June 17, 2010 by Andrea Mrozek 1 Comment

I had to assume when I read Dr. Robinson’s letter that she is willfully blind to the studies showing psychological problems after abortion. This letter is, er, to the point in response to her:

Dr. Gail Erlick Robinson neglects to mention that the “relief ” some women experience after abortion all too often takes the form of suicide. While Dr. Robinson rubbishes Dr. David Reardon, whose research has documented substantially increased incidence of suicide post abortion, based on medical records from California, Dr.
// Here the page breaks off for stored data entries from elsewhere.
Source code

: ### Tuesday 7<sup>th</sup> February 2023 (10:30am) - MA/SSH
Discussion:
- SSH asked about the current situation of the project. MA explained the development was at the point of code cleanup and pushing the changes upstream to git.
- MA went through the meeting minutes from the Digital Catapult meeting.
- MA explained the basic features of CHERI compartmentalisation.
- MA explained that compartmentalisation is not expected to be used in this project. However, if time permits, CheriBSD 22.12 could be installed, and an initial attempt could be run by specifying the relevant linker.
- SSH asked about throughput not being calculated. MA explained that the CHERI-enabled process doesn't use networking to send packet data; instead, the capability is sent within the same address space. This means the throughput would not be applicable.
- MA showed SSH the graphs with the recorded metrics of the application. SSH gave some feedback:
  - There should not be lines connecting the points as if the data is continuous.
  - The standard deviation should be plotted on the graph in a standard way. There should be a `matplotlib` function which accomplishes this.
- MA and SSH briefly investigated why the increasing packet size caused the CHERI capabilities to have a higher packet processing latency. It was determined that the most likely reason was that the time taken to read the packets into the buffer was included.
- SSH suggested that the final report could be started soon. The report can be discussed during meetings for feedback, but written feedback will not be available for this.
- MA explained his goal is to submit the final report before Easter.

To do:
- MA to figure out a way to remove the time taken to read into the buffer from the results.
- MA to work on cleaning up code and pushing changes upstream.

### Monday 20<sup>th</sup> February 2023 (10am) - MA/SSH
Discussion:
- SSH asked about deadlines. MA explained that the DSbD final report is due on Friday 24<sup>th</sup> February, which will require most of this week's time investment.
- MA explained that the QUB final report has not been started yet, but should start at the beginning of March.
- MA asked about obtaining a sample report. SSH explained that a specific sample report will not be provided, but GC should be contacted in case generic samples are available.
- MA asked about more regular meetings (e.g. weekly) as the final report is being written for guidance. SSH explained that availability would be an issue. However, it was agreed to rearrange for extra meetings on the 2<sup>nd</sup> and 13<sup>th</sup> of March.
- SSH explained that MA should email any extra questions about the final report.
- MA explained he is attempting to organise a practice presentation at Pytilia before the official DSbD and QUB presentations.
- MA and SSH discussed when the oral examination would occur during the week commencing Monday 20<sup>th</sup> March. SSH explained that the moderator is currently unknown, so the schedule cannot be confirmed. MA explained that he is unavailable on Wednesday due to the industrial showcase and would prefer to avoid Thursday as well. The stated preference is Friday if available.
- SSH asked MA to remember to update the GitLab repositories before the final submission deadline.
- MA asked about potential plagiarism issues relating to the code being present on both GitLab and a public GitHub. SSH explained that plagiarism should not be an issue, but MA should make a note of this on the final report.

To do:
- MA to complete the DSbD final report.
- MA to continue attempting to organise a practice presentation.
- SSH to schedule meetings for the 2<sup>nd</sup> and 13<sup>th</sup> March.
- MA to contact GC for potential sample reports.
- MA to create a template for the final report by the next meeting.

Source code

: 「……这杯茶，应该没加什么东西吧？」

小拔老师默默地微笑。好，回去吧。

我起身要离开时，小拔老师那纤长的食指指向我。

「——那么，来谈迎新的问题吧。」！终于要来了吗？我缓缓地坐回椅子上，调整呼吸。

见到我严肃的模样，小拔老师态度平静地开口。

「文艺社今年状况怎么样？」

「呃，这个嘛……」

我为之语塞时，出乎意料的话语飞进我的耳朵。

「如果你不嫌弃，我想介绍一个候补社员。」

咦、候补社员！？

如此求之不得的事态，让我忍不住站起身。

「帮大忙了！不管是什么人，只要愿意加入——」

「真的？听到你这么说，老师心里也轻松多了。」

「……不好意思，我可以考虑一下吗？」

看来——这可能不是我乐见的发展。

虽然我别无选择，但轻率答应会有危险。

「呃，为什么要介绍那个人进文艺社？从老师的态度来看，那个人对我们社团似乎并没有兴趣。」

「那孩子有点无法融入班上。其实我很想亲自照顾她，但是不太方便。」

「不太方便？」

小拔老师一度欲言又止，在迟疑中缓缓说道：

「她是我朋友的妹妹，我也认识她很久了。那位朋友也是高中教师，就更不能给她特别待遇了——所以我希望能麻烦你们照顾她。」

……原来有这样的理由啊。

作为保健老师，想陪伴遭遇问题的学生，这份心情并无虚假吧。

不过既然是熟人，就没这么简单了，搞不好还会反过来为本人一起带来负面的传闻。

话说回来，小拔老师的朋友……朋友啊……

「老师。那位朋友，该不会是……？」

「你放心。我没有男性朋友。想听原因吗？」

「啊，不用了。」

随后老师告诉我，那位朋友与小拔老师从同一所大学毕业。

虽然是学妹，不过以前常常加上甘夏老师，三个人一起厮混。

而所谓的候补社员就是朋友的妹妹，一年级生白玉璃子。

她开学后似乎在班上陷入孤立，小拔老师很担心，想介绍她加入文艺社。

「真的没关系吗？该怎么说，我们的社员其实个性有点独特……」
Reardon merely confirmed what Dr. Mika Gissler and colleagues had reported back in 1996 in the British Medical Journal in another “gold standard” study based entirely on medical records from the Finnish abortion and death registries. Gissler et al. found that women who had had an induced abortion in the prior 12 months were three times as likely to commit suicide compared to women who had not been pregnant during that year, and six times more likely to commit suicide compared to women who had had a live birth in the prior 12 months. Clearly, post-abortion depression is a much more serious problem than postpartum depression. Importantly, not a single study has refuted these inconvenient but rock-solid scientific findings about post-abortion suicide.

Joel Brind, professor of biology and deputy chair, Department of Natural Sciences, Baruch College, City University of New York.